INSTRUCTION
Restate the following entries exactly. Keep the pictures out.

DATASET RECORDS
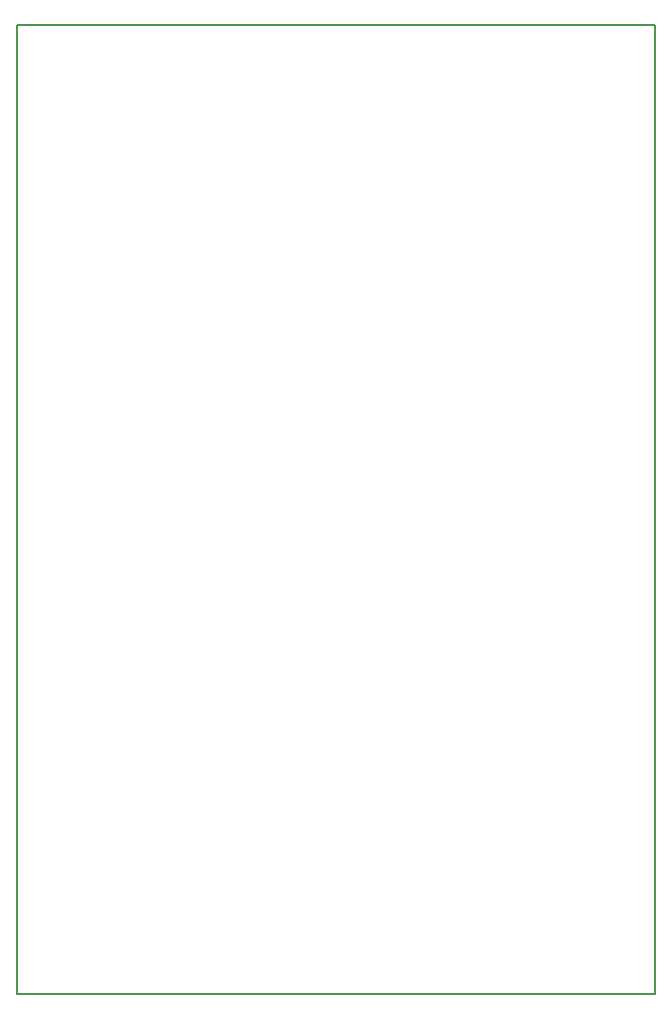
<source format=gm1>
G04 #@! TF.GenerationSoftware,KiCad,Pcbnew,(5.0.0-3-g5ebb6b6)*
G04 #@! TF.CreationDate,2018-08-01T17:04:44+02:00*
G04 #@! TF.ProjectId,esp32-sensornode,65737033322D73656E736F726E6F6465,rev?*
G04 #@! TF.SameCoordinates,Original*
G04 #@! TF.FileFunction,Profile,NP*
%FSLAX46Y46*%
G04 Gerber Fmt 4.6, Leading zero omitted, Abs format (unit mm)*
G04 Created by KiCad (PCBNEW (5.0.0-3-g5ebb6b6)) date Wednesday, 01. August 2018 um 17:04:44*
%MOMM*%
%LPD*%
G01*
G04 APERTURE LIST*
%ADD10C,0.150000*%
G04 APERTURE END LIST*
D10*
X177800000Y-50800000D02*
X231800000Y-50800000D01*
X231800000Y-50800000D02*
X231800000Y-132800000D01*
X177800000Y-132800000D02*
X231800000Y-132800000D01*
X177800000Y-50800000D02*
X177800000Y-132800000D01*
M02*

</source>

TASK RESPONSE
<source format=gm1>
G04 #@! TF.GenerationSoftware,KiCad,Pcbnew,(5.0.0-3-g5ebb6b6)*
G04 #@! TF.CreationDate,2018-08-01T17:04:44+02:00*
G04 #@! TF.ProjectId,esp32-sensornode,65737033322D73656E736F726E6F6465,rev?*
G04 #@! TF.SameCoordinates,Original*
G04 #@! TF.FileFunction,Profile,NP*
%FSLAX46Y46*%
G04 Gerber Fmt 4.6, Leading zero omitted, Abs format (unit mm)*
G04 Created by KiCad (PCBNEW (5.0.0-3-g5ebb6b6)) date Wednesday, 01. August 2018 um 17:04:44*
%MOMM*%
%LPD*%
G01*
G04 APERTURE LIST*
%ADD10C,0.150000*%
G04 APERTURE END LIST*
D10*
X177800000Y-50800000D02*
X231800000Y-50800000D01*
X231800000Y-50800000D02*
X231800000Y-132800000D01*
X177800000Y-132800000D02*
X231800000Y-132800000D01*
X177800000Y-50800000D02*
X177800000Y-132800000D01*
M02*

</source>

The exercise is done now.